Over the last 13 years we have built a good reputation within the NHS and are we are well thought of by the mental health team and a number of doctors as evidenced by their willingness to recommend clients to us.
Currently, Daylight is based in Leigh and all our counselling takes place in our premises in Leigh town centre, about 10 minutes’ walk from the bus station. Daylight is currently supported entirely by a number of churches in Leigh, both financially and in providing volunteer counsellors.
Clients get recommended or referred to us from all across the Borough with many coming from Wigan and surrounding areas. We have had clients from as far afield as Shevington and Appley Bridge. Many of our clients are elderly and, even when they are not, many find it difficult to get to Leigh on a regular basis to attend counselling sessions, particularly if they have to use public transport.
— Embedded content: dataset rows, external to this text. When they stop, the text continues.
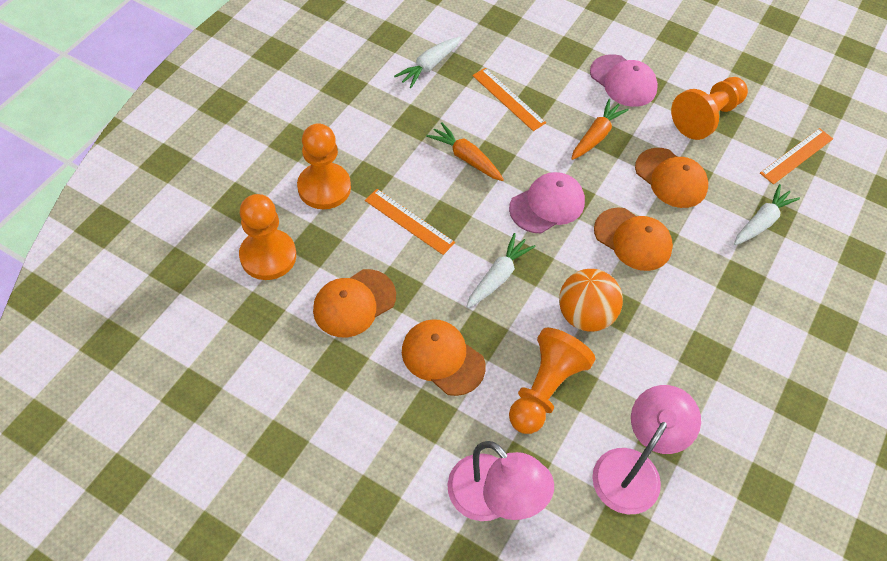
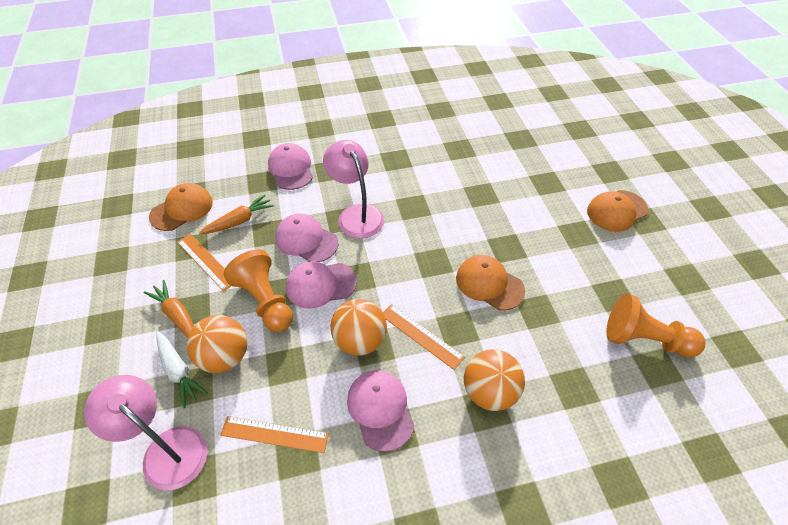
orange ball: 1 -> 3
orange cap: 4 -> 3
orange pawn: 4 -> 2
pink cap: 2 -> 4
white carrot: 3 -> 1

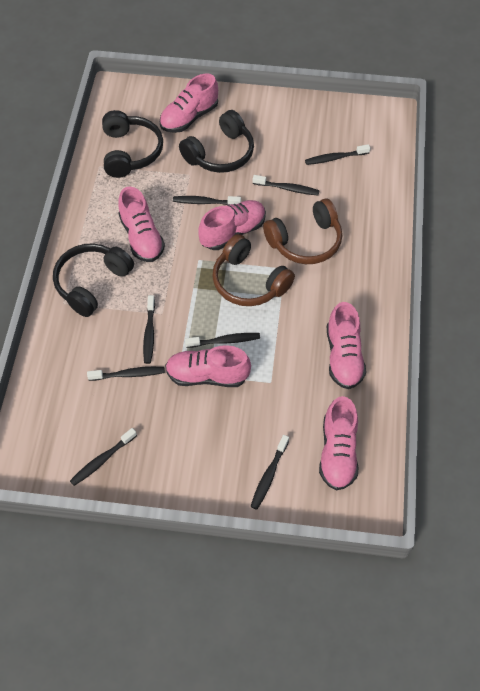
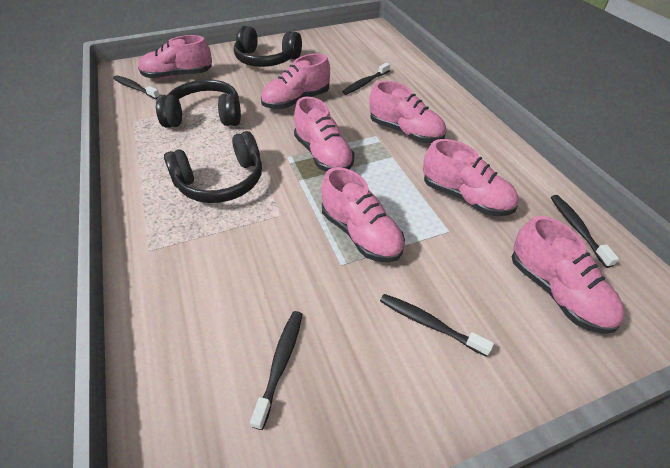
black toothbrush: 8 -> 5
brown headphones: 2 -> 0
pink shoe: 6 -> 7

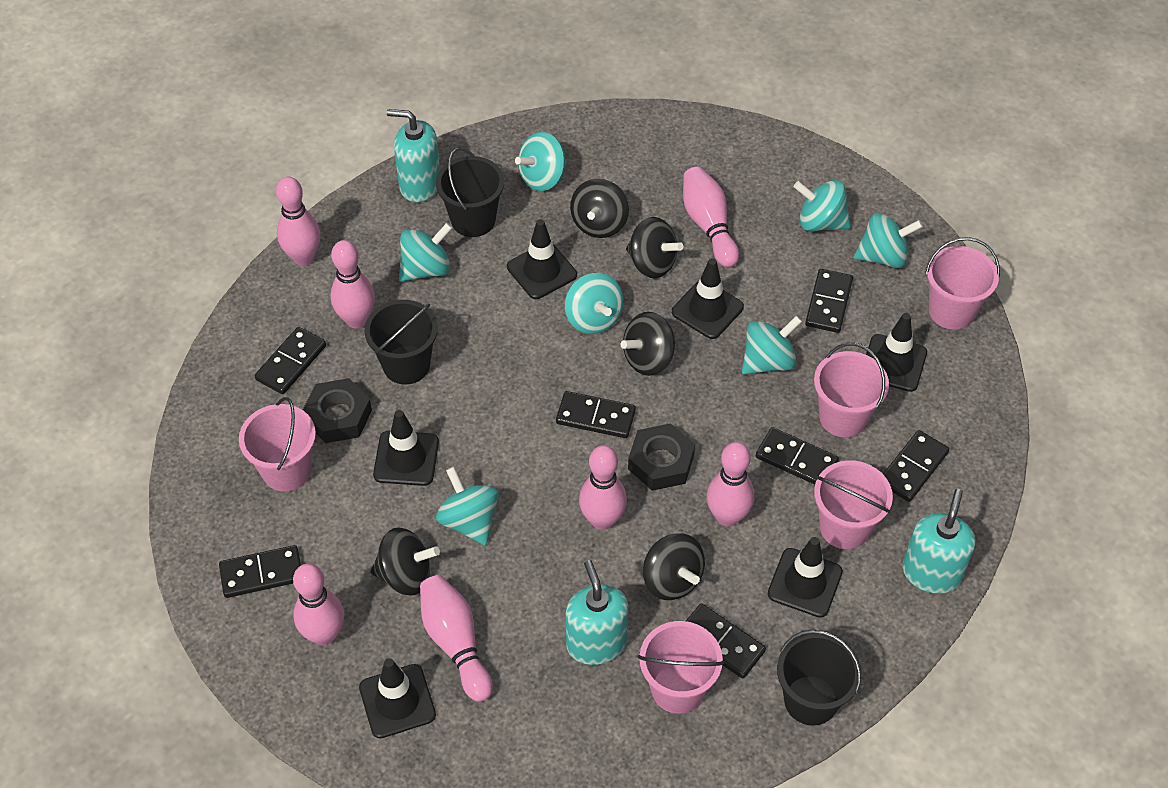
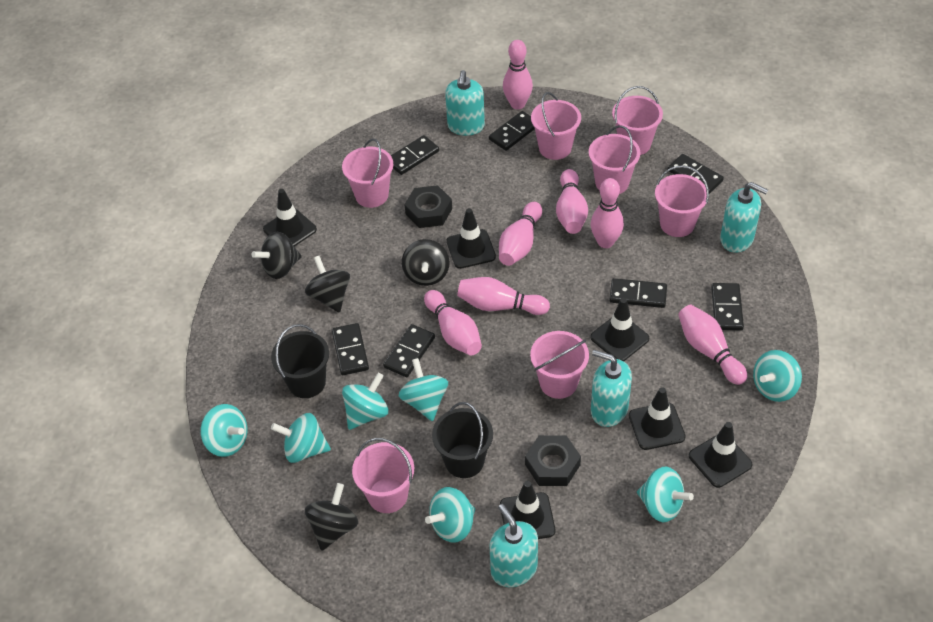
black bucket: 3 -> 2
black spinning top: 5 -> 4
pink bucket: 5 -> 7
turquoise soap dispenser: 3 -> 4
We maintain a waiting list since we are unable to counsel all potential clients immediately, although we do aim to give potential clients an assessment interview with about 2 weeks of their initial contact with us. We have observed that clients foreseeing difficulties with transport are more likely to drop off the list before counselling can start.
The map below shows the approximate location of all clients referred to us in 2018 and clients who completed counselling in 2017.
In addition to these issues, we have lost some of our trained volunteers in the last couple of years due to retirement and relocation.
Demand for Daylight’s service
Daylight has been offering counselling services since its inception over 13 years ago. During that time we have received many recommendations and referrals from the NHS Mental Health Team (often via the Crisis Team), local doctors and local churches. We have counselled hundreds of clients during that time. Most of the time we have a waiting list of anything up to 10 potential clients. Recently, we have had to close the waiting list on a number of occasions because waiting times on the list have become unacceptably long.
The paragraphs above demonstrate that we are already effective in engaging with users. However, there are shortfalls in our current provision due to lack of resources and geography leading to a sometimes lengthy waiting list and difficulty in provision for people living in parts of the borough further away from Leigh.
Our proposal is directed at removing these shortfalls and increasing our overall effectiveness by:
1. recruiting additional trained volunteers and/or providing training to volunteers so that the waiting list can be reduced giving shorter waiting times and reducing the number of people who drop off the list,
2. opening a counselling centre in Wigan to make it easier for potential clients in the north and west of the Borough to access our services, and
3. increasing our support base amongst local churches, including churches in Wigan, to support existing and expanded service provision and to make the service more secure for the future.